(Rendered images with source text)

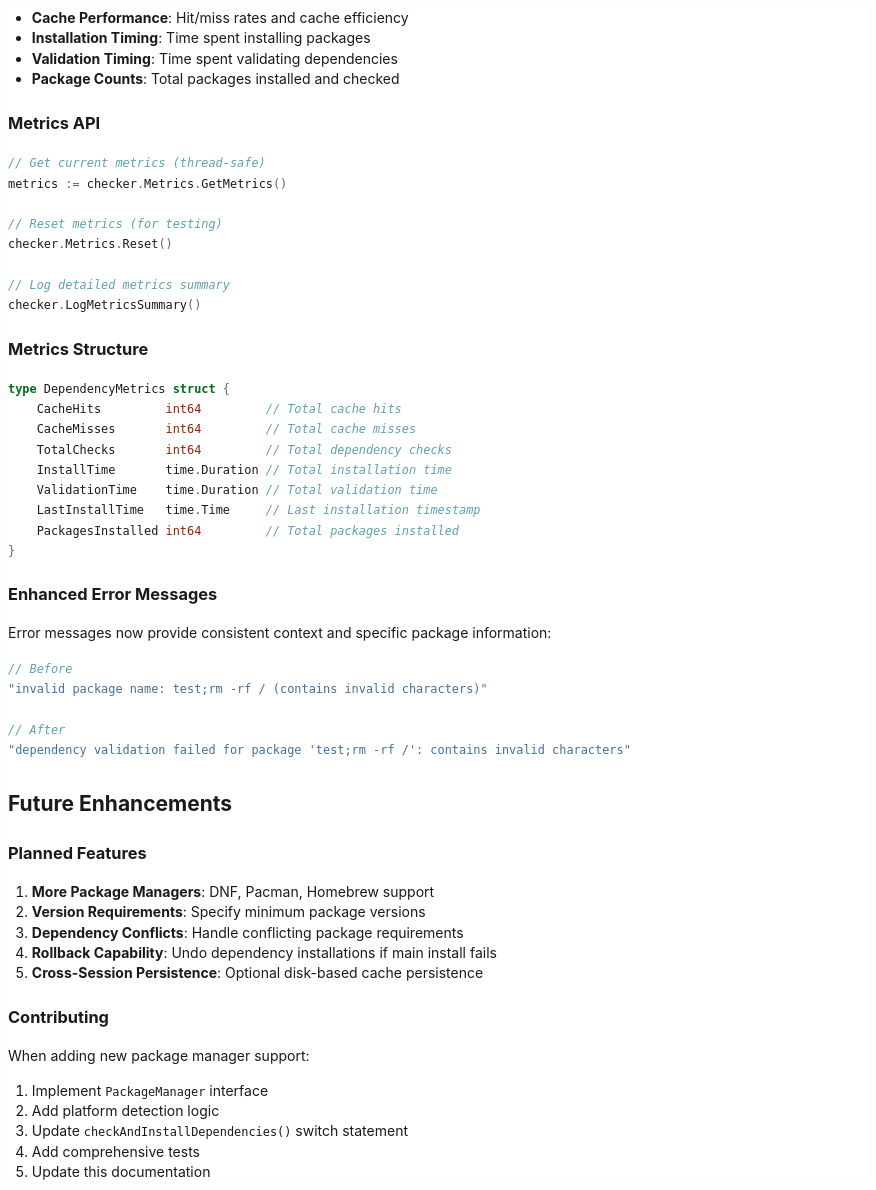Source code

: - **Cache Performance**: Hit/miss rates and cache efficiency
- **Installation Timing**: Time spent installing packages
- **Validation Timing**: Time spent validating dependencies
- **Package Counts**: Total packages installed and checked

### Metrics API
```go
// Get current metrics (thread-safe)
metrics := checker.Metrics.GetMetrics()

// Reset metrics (for testing)
checker.Metrics.Reset()

// Log detailed metrics summary
checker.LogMetricsSummary()
```

### Metrics Structure
```go
type DependencyMetrics struct {
    CacheHits         int64         // Total cache hits
    CacheMisses       int64         // Total cache misses  
    TotalChecks       int64         // Total dependency checks
    InstallTime       time.Duration // Total installation time
    ValidationTime    time.Duration // Total validation time
    LastInstallTime   time.Time     // Last installation timestamp
    PackagesInstalled int64         // Total packages installed
}
```

### Enhanced Error Messages
Error messages now provide consistent context and specific package information:

```go
// Before
"invalid package name: test;rm -rf / (contains invalid characters)"

// After  
"dependency validation failed for package 'test;rm -rf /': contains invalid characters"
```

## Future Enhancements

### Planned Features
1. **More Package Managers**: DNF, Pacman, Homebrew support
2. **Version Requirements**: Specify minimum package versions
3. **Dependency Conflicts**: Handle conflicting package requirements
4. **Rollback Capability**: Undo dependency installations if main install fails
5. **Cross-Session Persistence**: Optional disk-based cache persistence

### Contributing
When adding new package manager support:
1. Implement `PackageManager` interface
2. Add platform detection logic
3. Update `checkAndInstallDependencies()` switch statement
4. Add comprehensive tests
5. Update this documentation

(Directions for this task)
What is needed is a word-for-word restatement of every line from the one with "- **Validation Timing**: Time" to the end of the entries above.

(Reply)
- **Validation Timing**: Time spent validating dependencies
- **Package Counts**: Total packages installed and checked

### Metrics API
```go
// Get current metrics (thread-safe)
metrics := checker.Metrics.GetMetrics()

// Reset metrics (for testing)
checker.Metrics.Reset()

// Log detailed metrics summary
checker.LogMetricsSummary()
```

### Metrics Structure
```go
type DependencyMetrics struct {
    CacheHits         int64         // Total cache hits
    CacheMisses       int64         // Total cache misses  
    TotalChecks       int64         // Total dependency checks
    InstallTime       time.Duration // Total installation time
    ValidationTime    time.Duration // Total validation time
    LastInstallTime   time.Time     // Last installation timestamp
    PackagesInstalled int64         // Total packages installed
}
```

### Enhanced Error Messages
Error messages now provide consistent context and specific package information:

```go
// Before
"invalid package name: test;rm -rf / (contains invalid characters)"

// After  
"dependency validation failed for package 'test;rm -rf /': contains invalid characters"
```

## Future Enhancements

### Planned Features
1. **More Package Managers**: DNF, Pacman, Homebrew support
2. **Version Requirements**: Specify minimum package versions
3. **Dependency Conflicts**: Handle conflicting package requirements
4. **Rollback Capability**: Undo dependency installations if main install fails
5. **Cross-Session Persistence**: Optional disk-based cache persistence

### Contributing
When adding new package manager support:
1. Implement `PackageManager` interface
2. Add platform detection logic
3. Update `checkAndInstallDependencies()` switch statement
4. Add comprehensive tests
5. Update this documentation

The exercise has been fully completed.